If the number of building permits granted for single-family homes thus far in 2012 is any indication, an upward trend may be forming in Archuleta County.

According to information presented by John Ruyle during the second quarter report for the Archuleta County Building Department, 105 permits for single-family residences were taken out in the first half of 2012.

That number shows what could be a modest upward trend based on the number of permits taken out in the years since 2006.

In 2006, before the economic downturn, 490 permits were taken out. The next year, that number dropped to 369. It further dropped in 2008, down to 244. In 2009, the number again dropped to 212, and 2010 saw only 186 permits granted for single-family residences. In 2011, that number increased to 205.

Despite seemingly being on pace to be relatively equal to 2011’s permit total, the 2012 figure is above that for the same time period in 2011.

Ruyle said during the report that September is usually the department’s biggest month in terms of new residential permits, and 2012 has already outperformed 2011 in numbers of permits for each month.

Ruyle said it seems as though the homes being built are for families moving to the community, noting that it would be difficult to keep track of all the different area codes of the department’s clients.

But, Ruyle said, the number of permits granted by the county does not necessarily equate to additional revenue.

Ruyle said houses permitted this year are smaller family homes (compared to large second homes that were popular before the economic downturn), and, with permit prices based on the general valuations of homes used in the building industry, permit revenues are not growing as quickly as the number of permits.

Other permits, including commercial and permits for garages, decks and such, are also, overall, on pace with last year, though Ruyle said the department has seen a decline in the number of permits specifically for decks and garages.

A second quarter report on planning department activity further illustrated the land use picture of Archuleta County.

In that report, County Planner Cindy Schultz noted that the majority of permits dealt with by the planning department thus far in 2012 have been for lot consolidations, with nine in the first quarter and 15 in the second quarter.

Schultz said the lot consolidations tend to be pursued by landowners looking to eliminate additional expenses, such as property taxes, water district fees and others.

Total applications to the planning department sat at 39 through the first half of the year, according to information included in the report.

Through the first half of the year, the department is at 26 percent of its budgeted revenue, with a projected revenue for the year of $34,000.

Schultz indicated 2012 was budgeted based on historic trends and also based on meetings with BP that anticipated six minor gas wells and one major gas facility, for a fee total of $12,500.

Since those meetings, Schultz noted she has learned BP is not planning to follow through with the plans due to declining gas prices, and said that, without those fees included, the department has brought in 41 percent of its budgeted revenues.

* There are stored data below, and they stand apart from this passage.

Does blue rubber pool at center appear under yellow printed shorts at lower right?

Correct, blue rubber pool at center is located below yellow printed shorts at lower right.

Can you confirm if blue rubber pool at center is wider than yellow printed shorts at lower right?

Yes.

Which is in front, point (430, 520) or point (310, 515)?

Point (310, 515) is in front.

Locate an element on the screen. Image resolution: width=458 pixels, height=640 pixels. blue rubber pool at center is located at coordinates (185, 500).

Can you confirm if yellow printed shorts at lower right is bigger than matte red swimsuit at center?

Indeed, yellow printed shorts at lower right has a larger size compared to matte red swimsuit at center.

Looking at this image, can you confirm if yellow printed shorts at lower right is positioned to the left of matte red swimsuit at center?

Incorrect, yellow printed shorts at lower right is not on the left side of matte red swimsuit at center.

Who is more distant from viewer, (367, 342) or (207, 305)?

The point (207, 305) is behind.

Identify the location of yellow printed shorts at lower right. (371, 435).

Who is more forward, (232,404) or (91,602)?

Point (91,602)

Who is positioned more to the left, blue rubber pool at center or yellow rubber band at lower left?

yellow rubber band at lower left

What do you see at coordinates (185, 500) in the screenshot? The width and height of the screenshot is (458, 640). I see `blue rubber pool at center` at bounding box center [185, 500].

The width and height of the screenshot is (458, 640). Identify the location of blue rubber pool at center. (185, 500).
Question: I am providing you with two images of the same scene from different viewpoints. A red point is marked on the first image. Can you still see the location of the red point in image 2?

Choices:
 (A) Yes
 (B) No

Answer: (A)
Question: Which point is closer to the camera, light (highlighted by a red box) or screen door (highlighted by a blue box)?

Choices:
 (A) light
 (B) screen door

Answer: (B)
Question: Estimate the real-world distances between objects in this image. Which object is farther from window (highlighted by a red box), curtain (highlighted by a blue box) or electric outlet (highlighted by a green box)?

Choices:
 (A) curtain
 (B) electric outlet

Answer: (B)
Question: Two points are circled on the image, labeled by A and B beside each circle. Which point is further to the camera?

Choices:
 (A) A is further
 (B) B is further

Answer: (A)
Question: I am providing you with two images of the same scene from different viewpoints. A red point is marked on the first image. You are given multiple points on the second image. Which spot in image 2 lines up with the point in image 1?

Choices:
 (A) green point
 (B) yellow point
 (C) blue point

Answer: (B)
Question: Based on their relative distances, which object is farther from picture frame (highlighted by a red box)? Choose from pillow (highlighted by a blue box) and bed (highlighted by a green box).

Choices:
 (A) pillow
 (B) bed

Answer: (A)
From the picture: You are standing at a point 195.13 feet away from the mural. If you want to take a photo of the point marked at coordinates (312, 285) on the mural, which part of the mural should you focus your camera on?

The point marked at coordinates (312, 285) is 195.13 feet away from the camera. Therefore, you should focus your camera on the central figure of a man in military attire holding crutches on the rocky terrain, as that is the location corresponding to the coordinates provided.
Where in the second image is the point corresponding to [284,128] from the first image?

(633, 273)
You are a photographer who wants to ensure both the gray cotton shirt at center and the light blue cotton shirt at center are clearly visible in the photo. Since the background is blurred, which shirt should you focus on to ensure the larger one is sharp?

Also in the report, Schultz discussed the division of staff time, with 27 percent of time spent on project-related customer service for projects with active applications; 17 percent on non-project-related customer service, which includes pre-application meetings, research, website work and more; general staffing duties take up 18 percent of the department time, including updating the land use code, preparing for planning commission meetings, and attending meetings; and administrative functions take 32 percent of staff time.